*YOUR ASSIGNMENT*. Give back every record that follows, exactly as written.

**** WORKING DATA ****

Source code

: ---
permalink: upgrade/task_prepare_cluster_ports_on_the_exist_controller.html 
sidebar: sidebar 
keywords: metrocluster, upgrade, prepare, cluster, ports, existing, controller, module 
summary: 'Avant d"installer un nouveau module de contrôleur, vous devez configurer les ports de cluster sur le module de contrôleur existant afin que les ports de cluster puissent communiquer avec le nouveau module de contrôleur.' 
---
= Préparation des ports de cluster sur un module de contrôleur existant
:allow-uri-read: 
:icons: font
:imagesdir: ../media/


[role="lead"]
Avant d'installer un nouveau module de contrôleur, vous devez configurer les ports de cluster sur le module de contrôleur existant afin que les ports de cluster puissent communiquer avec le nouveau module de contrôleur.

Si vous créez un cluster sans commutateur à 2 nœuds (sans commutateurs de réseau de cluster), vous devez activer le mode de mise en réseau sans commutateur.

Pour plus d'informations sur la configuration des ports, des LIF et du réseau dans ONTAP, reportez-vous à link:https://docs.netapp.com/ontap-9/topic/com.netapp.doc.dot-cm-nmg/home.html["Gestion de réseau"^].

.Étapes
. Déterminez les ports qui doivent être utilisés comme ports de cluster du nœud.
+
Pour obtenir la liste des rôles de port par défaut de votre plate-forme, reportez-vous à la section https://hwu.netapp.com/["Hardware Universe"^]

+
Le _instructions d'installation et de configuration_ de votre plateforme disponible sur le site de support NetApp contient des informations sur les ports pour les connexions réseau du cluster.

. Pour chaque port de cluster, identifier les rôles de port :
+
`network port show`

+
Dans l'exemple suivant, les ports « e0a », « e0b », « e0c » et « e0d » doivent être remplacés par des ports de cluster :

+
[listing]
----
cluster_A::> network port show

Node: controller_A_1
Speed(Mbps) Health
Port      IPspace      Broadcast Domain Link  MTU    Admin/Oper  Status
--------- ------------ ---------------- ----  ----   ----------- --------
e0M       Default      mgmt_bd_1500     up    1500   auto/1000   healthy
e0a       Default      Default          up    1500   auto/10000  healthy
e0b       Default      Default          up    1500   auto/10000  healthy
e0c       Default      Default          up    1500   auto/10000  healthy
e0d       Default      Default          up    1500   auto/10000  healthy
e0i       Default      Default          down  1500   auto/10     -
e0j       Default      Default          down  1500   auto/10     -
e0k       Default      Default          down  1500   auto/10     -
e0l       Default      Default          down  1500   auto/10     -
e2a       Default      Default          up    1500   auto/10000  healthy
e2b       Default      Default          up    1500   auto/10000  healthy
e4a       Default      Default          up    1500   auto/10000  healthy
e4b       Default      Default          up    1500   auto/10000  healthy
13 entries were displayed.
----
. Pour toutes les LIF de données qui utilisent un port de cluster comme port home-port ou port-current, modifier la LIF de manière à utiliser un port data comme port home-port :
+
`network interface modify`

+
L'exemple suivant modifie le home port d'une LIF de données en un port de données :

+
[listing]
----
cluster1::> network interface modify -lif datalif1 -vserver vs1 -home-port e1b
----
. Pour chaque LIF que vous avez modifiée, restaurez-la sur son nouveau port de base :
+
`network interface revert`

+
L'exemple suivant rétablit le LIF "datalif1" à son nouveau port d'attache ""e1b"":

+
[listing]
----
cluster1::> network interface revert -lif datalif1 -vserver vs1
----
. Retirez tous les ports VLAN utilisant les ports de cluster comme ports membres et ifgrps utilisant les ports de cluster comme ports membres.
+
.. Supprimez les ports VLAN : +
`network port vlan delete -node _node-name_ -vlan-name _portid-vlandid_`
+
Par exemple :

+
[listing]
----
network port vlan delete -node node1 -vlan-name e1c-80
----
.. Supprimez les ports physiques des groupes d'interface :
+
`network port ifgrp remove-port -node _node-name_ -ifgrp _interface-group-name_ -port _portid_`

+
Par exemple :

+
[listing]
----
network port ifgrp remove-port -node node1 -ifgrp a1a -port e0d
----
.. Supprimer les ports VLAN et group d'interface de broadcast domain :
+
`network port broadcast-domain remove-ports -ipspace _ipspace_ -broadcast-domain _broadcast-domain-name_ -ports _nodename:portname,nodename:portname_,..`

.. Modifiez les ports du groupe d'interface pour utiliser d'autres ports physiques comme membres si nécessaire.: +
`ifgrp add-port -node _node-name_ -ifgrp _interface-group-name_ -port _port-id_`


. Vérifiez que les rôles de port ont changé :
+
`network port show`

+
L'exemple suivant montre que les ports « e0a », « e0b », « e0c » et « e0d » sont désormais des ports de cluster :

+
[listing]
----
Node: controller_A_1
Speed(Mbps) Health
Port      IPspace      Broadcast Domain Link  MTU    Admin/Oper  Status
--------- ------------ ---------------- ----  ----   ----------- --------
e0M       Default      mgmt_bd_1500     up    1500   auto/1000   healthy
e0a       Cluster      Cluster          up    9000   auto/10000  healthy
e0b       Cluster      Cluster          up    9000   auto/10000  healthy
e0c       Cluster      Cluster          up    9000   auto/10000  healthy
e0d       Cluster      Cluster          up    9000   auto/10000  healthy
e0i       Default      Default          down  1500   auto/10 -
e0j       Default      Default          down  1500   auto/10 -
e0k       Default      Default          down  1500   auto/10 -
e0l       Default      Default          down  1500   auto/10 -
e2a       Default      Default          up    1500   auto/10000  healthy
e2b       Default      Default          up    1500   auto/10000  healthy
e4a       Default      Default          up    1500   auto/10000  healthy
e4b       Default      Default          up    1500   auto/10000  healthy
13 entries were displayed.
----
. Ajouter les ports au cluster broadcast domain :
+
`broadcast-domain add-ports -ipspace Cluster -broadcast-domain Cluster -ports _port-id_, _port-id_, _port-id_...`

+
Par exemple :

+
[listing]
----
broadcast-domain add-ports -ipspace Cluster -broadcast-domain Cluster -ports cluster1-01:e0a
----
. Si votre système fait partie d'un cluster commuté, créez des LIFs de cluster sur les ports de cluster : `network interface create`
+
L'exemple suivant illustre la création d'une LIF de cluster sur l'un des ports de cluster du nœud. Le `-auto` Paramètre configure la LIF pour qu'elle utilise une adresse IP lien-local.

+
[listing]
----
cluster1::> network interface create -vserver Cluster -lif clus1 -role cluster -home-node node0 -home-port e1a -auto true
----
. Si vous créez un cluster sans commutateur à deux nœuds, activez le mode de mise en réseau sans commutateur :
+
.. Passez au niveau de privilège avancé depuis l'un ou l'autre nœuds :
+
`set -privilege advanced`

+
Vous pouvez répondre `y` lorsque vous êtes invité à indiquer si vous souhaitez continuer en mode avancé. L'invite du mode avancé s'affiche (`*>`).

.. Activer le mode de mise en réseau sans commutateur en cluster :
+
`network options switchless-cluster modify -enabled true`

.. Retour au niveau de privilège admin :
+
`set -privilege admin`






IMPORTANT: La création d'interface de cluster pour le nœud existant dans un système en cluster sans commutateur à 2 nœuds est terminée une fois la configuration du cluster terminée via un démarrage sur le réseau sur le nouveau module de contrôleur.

****

*SOLUTION TO THE PROBLEM*.
Source code

: ---
permalink: upgrade/task_prepare_cluster_ports_on_the_exist_controller.html 
sidebar: sidebar 
keywords: metrocluster, upgrade, prepare, cluster, ports, existing, controller, module 
summary: 'Avant d"installer un nouveau module de contrôleur, vous devez configurer les ports de cluster sur le module de contrôleur existant afin que les ports de cluster puissent communiquer avec le nouveau module de contrôleur.' 
---
= Préparation des ports de cluster sur un module de contrôleur existant
:allow-uri-read: 
:icons: font
:imagesdir: ../media/


[role="lead"]
Avant d'installer un nouveau module de contrôleur, vous devez configurer les ports de cluster sur le module de contrôleur existant afin que les ports de cluster puissent communiquer avec le nouveau module de contrôleur.

Si vous créez un cluster sans commutateur à 2 nœuds (sans commutateurs de réseau de cluster), vous devez activer le mode de mise en réseau sans commutateur.

Pour plus d'informations sur la configuration des ports, des LIF et du réseau dans ONTAP, reportez-vous à link:https://docs.netapp.com/ontap-9/topic/com.netapp.doc.dot-cm-nmg/home.html["Gestion de réseau"^].

.Étapes
. Déterminez les ports qui doivent être utilisés comme ports de cluster du nœud.
+
Pour obtenir la liste des rôles de port par défaut de votre plate-forme, reportez-vous à la section https://hwu.netapp.com/["Hardware Universe"^]

+
Le _instructions d'installation et de configuration_ de votre plateforme disponible sur le site de support NetApp contient des informations sur les ports pour les connexions réseau du cluster.

. Pour chaque port de cluster, identifier les rôles de port :
+
`network port show`

+
Dans l'exemple suivant, les ports « e0a », « e0b », « e0c » et « e0d » doivent être remplacés par des ports de cluster :

+
[listing]
----
cluster_A::> network port show

Node: controller_A_1
Speed(Mbps) Health
Port      IPspace      Broadcast Domain Link  MTU    Admin/Oper  Status
--------- ------------ ---------------- ----  ----   ----------- --------
e0M       Default      mgmt_bd_1500     up    1500   auto/1000   healthy
e0a       Default      Default          up    1500   auto/10000  healthy
e0b       Default      Default          up    1500   auto/10000  healthy
e0c       Default      Default          up    1500   auto/10000  healthy
e0d       Default      Default          up    1500   auto/10000  healthy
e0i       Default      Default          down  1500   auto/10     -
e0j       Default      Default          down  1500   auto/10     -
e0k       Default      Default          down  1500   auto/10     -
e0l       Default      Default          down  1500   auto/10     -
e2a       Default      Default          up    1500   auto/10000  healthy
e2b       Default      Default          up    1500   auto/10000  healthy
e4a       Default      Default          up    1500   auto/10000  healthy
e4b       Default      Default          up    1500   auto/10000  healthy
13 entries were displayed.
----
. Pour toutes les LIF de données qui utilisent un port de cluster comme port home-port ou port-current, modifier la LIF de manière à utiliser un port data comme port home-port :
+
`network interface modify`

+
L'exemple suivant modifie le home port d'une LIF de données en un port de données :

+
[listing]
----
cluster1::> network interface modify -lif datalif1 -vserver vs1 -home-port e1b
----
. Pour chaque LIF que vous avez modifiée, restaurez-la sur son nouveau port de base :
+
`network interface revert`

+
L'exemple suivant rétablit le LIF "datalif1" à son nouveau port d'attache ""e1b"":

+
[listing]
----
cluster1::> network interface revert -lif datalif1 -vserver vs1
----
. Retirez tous les ports VLAN utilisant les ports de cluster comme ports membres et ifgrps utilisant les ports de cluster comme ports membres.
+
.. Supprimez les ports VLAN : +
`network port vlan delete -node _node-name_ -vlan-name _portid-vlandid_`
+
Par exemple :

+
[listing]
----
network port vlan delete -node node1 -vlan-name e1c-80
----
.. Supprimez les ports physiques des groupes d'interface :
+
`network port ifgrp remove-port -node _node-name_ -ifgrp _interface-group-name_ -port _portid_`

+
Par exemple :

+
[listing]
----
network port ifgrp remove-port -node node1 -ifgrp a1a -port e0d
----
.. Supprimer les ports VLAN et group d'interface de broadcast domain :
+
`network port broadcast-domain remove-ports -ipspace _ipspace_ -broadcast-domain _broadcast-domain-name_ -ports _nodename:portname,nodename:portname_,..`

.. Modifiez les ports du groupe d'interface pour utiliser d'autres ports physiques comme membres si nécessaire.: +
`ifgrp add-port -node _node-name_ -ifgrp _interface-group-name_ -port _port-id_`


. Vérifiez que les rôles de port ont changé :
+
`network port show`

+
L'exemple suivant montre que les ports « e0a », « e0b », « e0c » et « e0d » sont désormais des ports de cluster :

+
[listing]
----
Node: controller_A_1
Speed(Mbps) Health
Port      IPspace      Broadcast Domain Link  MTU    Admin/Oper  Status
--------- ------------ ---------------- ----  ----   ----------- --------
e0M       Default      mgmt_bd_1500     up    1500   auto/1000   healthy
e0a       Cluster      Cluster          up    9000   auto/10000  healthy
e0b       Cluster      Cluster          up    9000   auto/10000  healthy
e0c       Cluster      Cluster          up    9000   auto/10000  healthy
e0d       Cluster      Cluster          up    9000   auto/10000  healthy
e0i       Default      Default          down  1500   auto/10 -
e0j       Default      Default          down  1500   auto/10 -
e0k       Default      Default          down  1500   auto/10 -
e0l       Default      Default          down  1500   auto/10 -
e2a       Default      Default          up    1500   auto/10000  healthy
e2b       Default      Default          up    1500   auto/10000  healthy
e4a       Default      Default          up    1500   auto/10000  healthy
e4b       Default      Default          up    1500   auto/10000  healthy
13 entries were displayed.
----
. Ajouter les ports au cluster broadcast domain :
+
`broadcast-domain add-ports -ipspace Cluster -broadcast-domain Cluster -ports _port-id_, _port-id_, _port-id_...`

+
Par exemple :

+
[listing]
----
broadcast-domain add-ports -ipspace Cluster -broadcast-domain Cluster -ports cluster1-01:e0a
----
. Si votre système fait partie d'un cluster commuté, créez des LIFs de cluster sur les ports de cluster : `network interface create`
+
L'exemple suivant illustre la création d'une LIF de cluster sur l'un des ports de cluster du nœud. Le `-auto` Paramètre configure la LIF pour qu'elle utilise une adresse IP lien-local.

+
[listing]
----
cluster1::> network interface create -vserver Cluster -lif clus1 -role cluster -home-node node0 -home-port e1a -auto true
----
. Si vous créez un cluster sans commutateur à deux nœuds, activez le mode de mise en réseau sans commutateur :
+
.. Passez au niveau de privilège avancé depuis l'un ou l'autre nœuds :
+
`set -privilege advanced`

+
Vous pouvez répondre `y` lorsque vous êtes invité à indiquer si vous souhaitez continuer en mode avancé. L'invite du mode avancé s'affiche (`*>`).

.. Activer le mode de mise en réseau sans commutateur en cluster :
+
`network options switchless-cluster modify -enabled true`

.. Retour au niveau de privilège admin :
+
`set -privilege admin`






IMPORTANT: La création d'interface de cluster pour le nœud existant dans un système en cluster sans commutateur à 2 nœuds est terminée une fois la configuration du cluster terminée via un démarrage sur le réseau sur le nouveau module de contrôleur.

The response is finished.